Mais ce ne fut pas tout. Nous avons blâmé la farce de la réforme constitutionnelle de François Hollande, appelé à d'autres alliances que l'amitié franco-allemande, commenté les élections générales italiennes ou un sondage Historia, condamné vigoureusement les outrances de M. Guaino, dénoncé les manquements du fantasme du gouvernement d'union nationale, défendu la dimension gaullienne des primaires, rejeté l'horizon d'un nouveau match Hollande/Sarkozy, vanté les mérites du 14-Juillet, pris position contre la guerre en Syrie, vilipendé la mémoire courte de Jean-François Copé, rendu hommage à Nelson Mandela et dénié à Marine Le Pen ou aux sarkoboys de l'UMP tout droit à récupérer l'héritage bonapartiste.

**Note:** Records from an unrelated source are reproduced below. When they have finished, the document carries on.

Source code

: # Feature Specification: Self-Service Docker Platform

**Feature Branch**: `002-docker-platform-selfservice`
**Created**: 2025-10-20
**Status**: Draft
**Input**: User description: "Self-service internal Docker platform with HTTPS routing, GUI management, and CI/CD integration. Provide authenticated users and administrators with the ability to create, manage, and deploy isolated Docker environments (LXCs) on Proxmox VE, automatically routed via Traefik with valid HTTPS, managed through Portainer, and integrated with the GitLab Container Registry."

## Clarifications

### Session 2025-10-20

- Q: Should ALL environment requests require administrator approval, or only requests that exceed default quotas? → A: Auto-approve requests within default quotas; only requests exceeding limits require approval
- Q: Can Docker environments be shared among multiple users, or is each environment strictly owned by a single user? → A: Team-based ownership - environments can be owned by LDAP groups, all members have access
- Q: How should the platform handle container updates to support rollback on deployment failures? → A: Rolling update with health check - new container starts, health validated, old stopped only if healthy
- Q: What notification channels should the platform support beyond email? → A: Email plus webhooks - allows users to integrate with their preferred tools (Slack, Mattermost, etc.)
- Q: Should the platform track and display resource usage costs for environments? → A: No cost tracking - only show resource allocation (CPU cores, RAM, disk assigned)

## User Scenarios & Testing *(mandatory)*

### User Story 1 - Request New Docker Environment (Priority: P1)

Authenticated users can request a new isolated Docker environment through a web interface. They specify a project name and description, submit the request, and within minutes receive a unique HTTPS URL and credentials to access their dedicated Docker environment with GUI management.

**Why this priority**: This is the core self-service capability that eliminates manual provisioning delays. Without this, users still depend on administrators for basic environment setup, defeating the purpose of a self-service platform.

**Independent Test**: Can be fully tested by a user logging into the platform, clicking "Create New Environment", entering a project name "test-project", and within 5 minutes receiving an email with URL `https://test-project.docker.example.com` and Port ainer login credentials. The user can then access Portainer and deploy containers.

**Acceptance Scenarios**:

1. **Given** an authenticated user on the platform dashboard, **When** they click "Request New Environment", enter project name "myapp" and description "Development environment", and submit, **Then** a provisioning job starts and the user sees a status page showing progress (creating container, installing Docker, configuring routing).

De manière strictement politique, nous avons développé notre vision de l'avenir du souverainisme. Nous avons souligné le paradoxe d'un triomphe dans la défaite du souverainisme et notre opinion selon laquelle le souverainisme ne pourra se redresser qu'en embrassant sans ambiguïté le bonapartisme. Au sujet de la stratégie politicienne des bonapartistes, nous sommes restés sur notre ligne : fidélité à l'Aigle et réalisme pragmatique.

Enfin, nous avons confirmé une position prise durant l'élection présidentielle de 2012 : Renouveau Bonapartiste ne soutient pas Nicolas Dupont-Aignan. En un an, j'ai consacré deux articles à l'analyse de son discours : une grande analyse et une étude plus restreinte sur son discours européen. J'ai aussi voulu rappeler très précisément ses propos sur Napoléon. Plus récemment, j'ai été choqué par la manipulation des chiffres par son parti, Debout la République, qu'il s'agisse des chiffres de la popularité de Dupont-Aignan (dénonciation récemment mise à jour) ou des résultats obtenus par DLR aux élections régionales de 2010.

En conclusion, 2013 fut pour Renouveau Bonapartiste une belle année où la tendance ne fut pas au reniement mais à la confirmation, à l'affirmation et à l'émancipation. Nous sommes fiers de notre liberté d'expression et de notre indépendance, et nous continuerons en 2014, et bien au-delà, à chérir ces précieux trésors.